In [1]:
import json
import os
import openai
from dotenv import load_dotenv
# import anthropic

In [2]:
# Read QA questions from the json file
with open('shuffled_QA_pairs_econ_part2.json') as f:
    data = json.load(f)

# Load the .env file
load_dotenv()
client = openai.OpenAI()
# claude_client = anthropic.Anthropic()

In [None]:
from tqdm import tqdm
from collections import defaultdict
log = defaultdict(dict)

for generated_qa in tqdm(data, desc="Generating answers"):
    question = generated_qa['question']
    correct_answer = generated_qa['correct_answer']
    choices = generated_qa['mcq']

    prompt = f"""
    Question: {choices}
    Which of the above choices best answers the question? Give a reason for your choice first, then give your choice.
    Reply a JSON object with the following format:
    {{
        "reason": "string",
        "choice": "int",
    }}
    """
    temperature = 0.0

    response = client.chat.completions.create(
                model="gpt-4o",
                messages=[
                    {"role": "system", "content": "You are a student answering a textbook problem."},
                    {"role": "user", "content": prompt}
                ],
                temperature=temperature,
                response_format={"type": "json_object"}
            )
    
    answer_json = json.loads(response.choices[0].message.content)

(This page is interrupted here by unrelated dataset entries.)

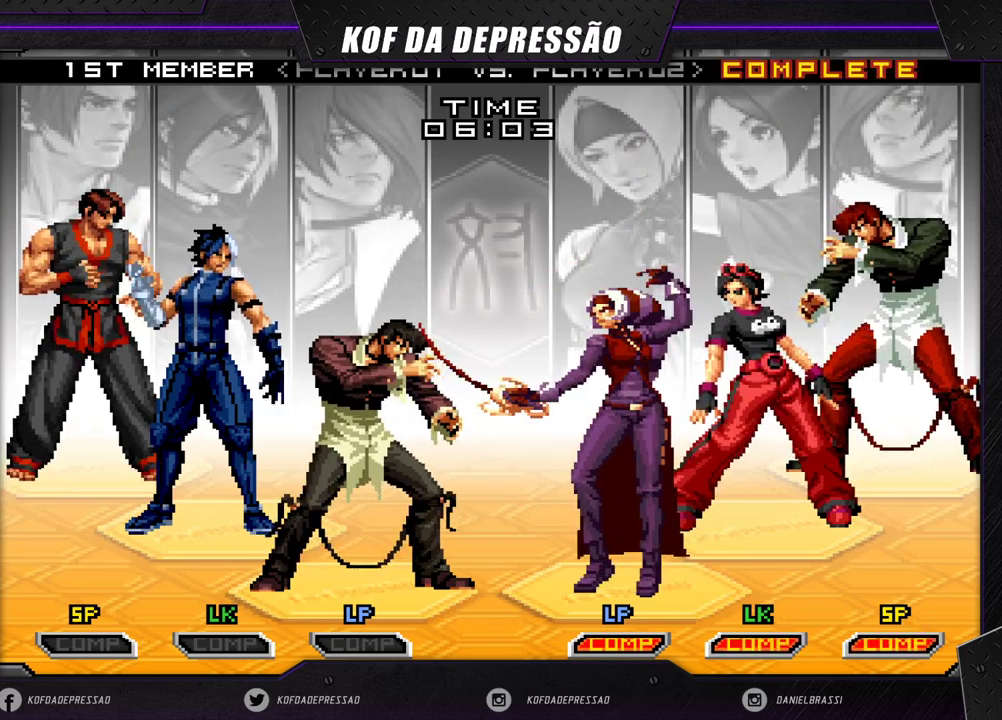
{"dt_ms": 500, "buttons": [], "left_stick": "center", "events": [[17, "R1", "down"], [100, "R1", "up"], [233, "R1", "down"], [233, "SQUARE", "down"], [250, "TRIANGLE", "down"], [267, "TRIANGLE", "up"], [283, "R1", "up"], [300, "SQUARE", "up"], [400, "R1", "down"], [417, "SQUARE", "down"], [450, "SQUARE", "up"], [483, "R1", "up"]]}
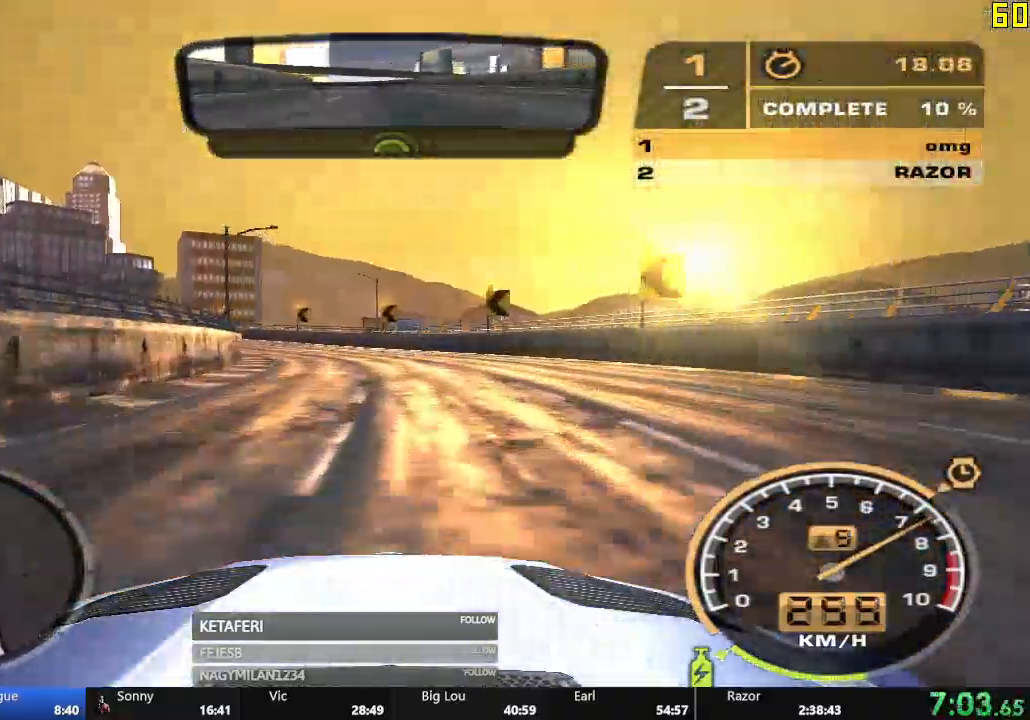
Gameplay with a controller (Xbox layout); each line is a JSON object with the inputs held at the frame after it. "events" lists button and stick changes between this image and that frame as [ms after this image, input, new state], when the widget could be followed in between. Not read: right_stick.
{"buttons": ["R2"], "left_stick": "left"}
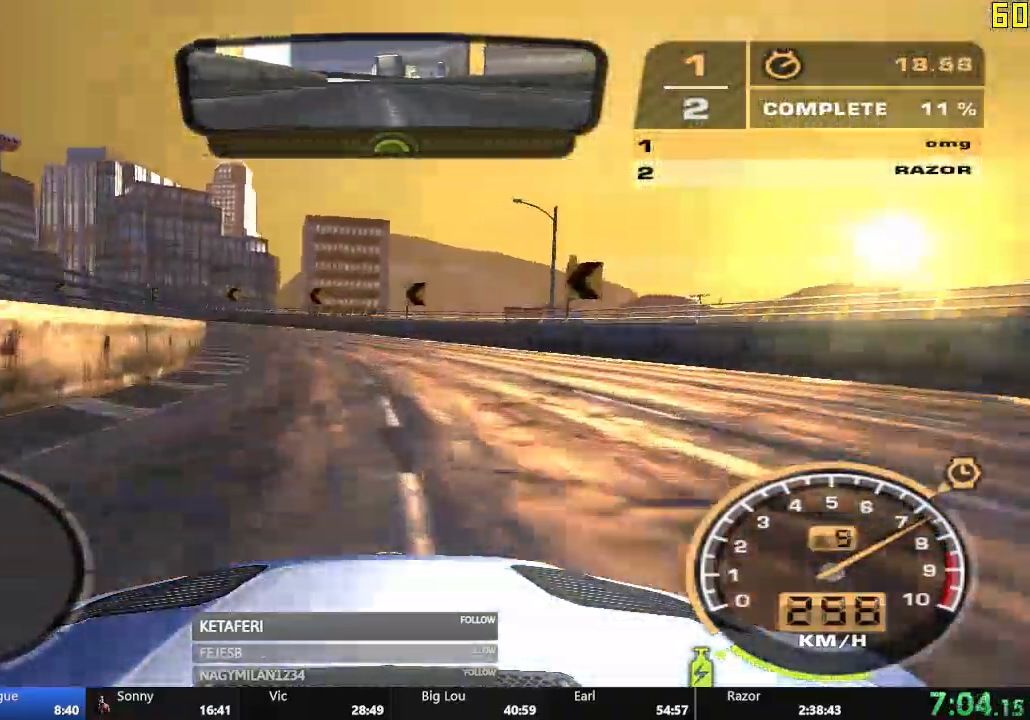
{"buttons": ["R2"], "left_stick": "left", "events": []}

    log[question]['reason'] = answer_json['reason']
    log[question]['gpt_choice'] = answer_json['choice']
    log[question]['correct_choice'] = correct_answer + 1

Generating answers: 100%|██████████| 161/161 [04:41<00:00,  1.75s/it]


In [94]:
correct_count = 0
total_count = len(log)

for _, answers in log.items():
    if answers['gpt_choice'] == answers['correct_choice'] + 1:
        correct_count += 1

percentage_correct = (correct_count / total_count) * 100
print(f"Percentage of correct choices: {percentage_correct:.2f}%")

Percentage of correct choices: 65.22%


In [2]:
# Read QA questions from the json file
with open('shuffled_QA_pairs_econ_part2.json') as f:
    data = json.load(f)

# Load the .env file
load_dotenv()
client = openai.OpenAI()
# claude_client = anthropic.Anthropic()

In [4]:
import re

for i, q in enumerate(data):    
    # remove the empty newlines and first few numbers followed by a period in the question by regex    
    clean_question = re.sub(r'^\s*\d+\.\s*', '', q['question'])    
    data[i]['clean_question'] = clean_question

In [7]:
from tqdm import tqdm
from collections import defaultdict
classification_log = defaultdict(dict)

for generated_qa in tqdm(data, desc="Generating answers"):
    question_key = generated_qa['question']
    question = generated_qa['clean_question']

    system_prompt = """
    You will be presented with a problem pulled from a finance textbook. 
    Your goal is to determine three things: whether the question has enough information to be answered, if it does, what type of question it is, and if it is fit for use as a multiple-choice question.
    
    When determining if the question has enough information, classify it as one of the following:
    1. Incomplete: Is the question complete? Are there any missing words or phrases, or references to other parts of the text that are not included?
    2. Missing reference: Does the question contain all the reference materials? Are there any missing tables, charts, or other information that is necessary to answer the question?
    3. Missing context: Does the question contain all the necessary context? Does it ask for information from sections in the textbook, which are not included in the question?
    9. Other: The question does not have enough information, but it does not fit into any of the above categories.
    0. Complete: The question has all the necessary information to be answered.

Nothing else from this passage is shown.